能登流おもてなし

昨日は金沢からお客様。金沢も震度3あって、家族4人がびっくり飛び起きた・・らしい。
朝近くを散歩しながら、菜の花、水仙、藪椿・・・などを調達。
玄関の信楽の大壺、床の間の掛花、越前焼の小壺などに投げ入れた。
菜の花・・・これは都会では気づかなかったけど、大小いろんな種類がある。

「さつきの畑」の脇に、自然に群集している水仙がある。冬は風が強いので、
ダーウィンの進化論のように、この土地にふさわしく、背が低い。
原田先生に習ったように、袴をとって、4枚の葉を上手にバランスよく並びかえ、
凛とした一輪を、備前の鶴首徳利のに入れようとするとしても、なんとなく背が足りない。
しかたないので、違う生け方にした。一期一会だ。

客人がくる時は、車で10分ほど走って、能登の名水を汲んでくる。
蘇東坡(そとうば)の詩・・「賞心十六事」の一行・・客の至れば泉を汲んで茶を烹(に)る
の心境。テレビ放映以来「とんさま」が人気ナンバーワンメニューに輝いている。
中華料理の(角煮)は、東坡肉(トンポーロ)と書くごとく、蘇東坡がつくったものである。
中国の文人たちは、日本に過大な影響をあたえてきた。

この水で茶や珈琲を入れる。
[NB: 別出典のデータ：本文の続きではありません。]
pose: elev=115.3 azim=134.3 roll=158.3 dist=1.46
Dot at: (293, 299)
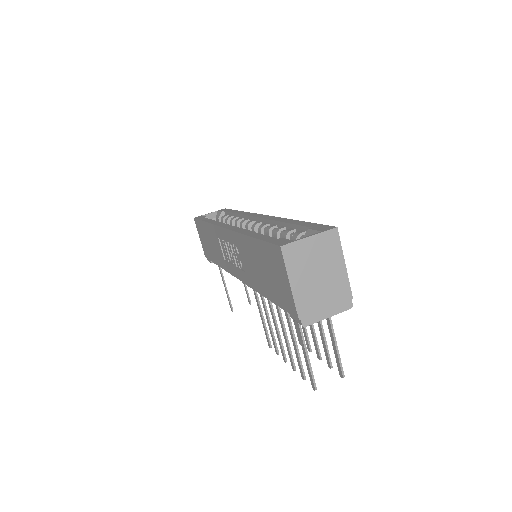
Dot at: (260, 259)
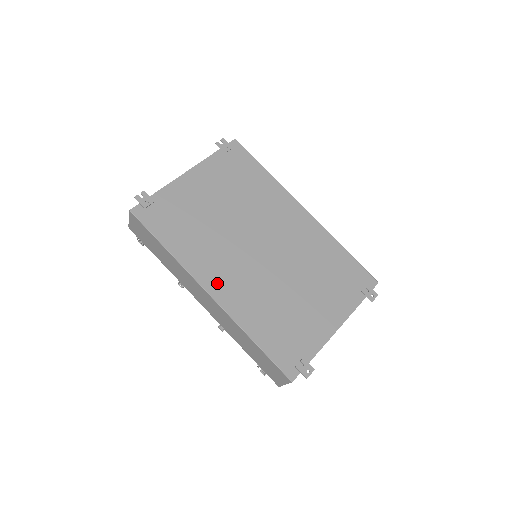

海が荒れていない時は、海の魚を釣って、刺身にすることもある。
この界隈には、酒屋兼萬屋さんが一軒あるのみなので、花と茶と魚と地元野菜・・・が中心。
金沢の家族は、親戚のような関係なので、いつも金沢の素敵なパンや、市場で魚やおやつまで
金沢の季節のものを運んできてくれる。小学校の子供(おんなのこ)たちも、コロナの影響で
学校が休校になり、上の子は、能の謡いの発表会も中止になったので、うちの玄関の間が
にわか能舞台になって、練習した謡いを披露してくれた。

金沢は、文化的なことに理解ある土地で、茶も盛んだ。能とお茶をはじめたというので、
久保さんと東大寺の「えらい坊さん」の清水公照さんのコラボした抹茶茶碗をひとつさしあげた。
前日の地震で壊れなくてよかった。形あるものは、みな消えていくのが定めだが・・
そういえば、彼女たちの母は、名うてのヴィオラ奏者で、ぼくのお茶のお弟子様のひとりだ。
この次に遊びにこられる時は、「煎茶会」をする約束をした。
家族と濃密な時間を過ごすことにあいなった春。みんなで「茶」を楽しむ、もよし。

今日は、もうひとつの畑(家の横)の種まき。自給自足率を少しあげつつある?
今朝は、今朝あがったイワシを手でさばいて塩焼き、みそ汁は隣の畑でとれた大根・人参・玉ねぎ
に、昨日金沢から飛んできたお揚げを入れ、東京でつくった「黒豆味噌」。香のものが「いぶりがっこ」
うぐいすが春を告げるさえずりの練習を聴きながらの朝餉。      知足の朝に感謝。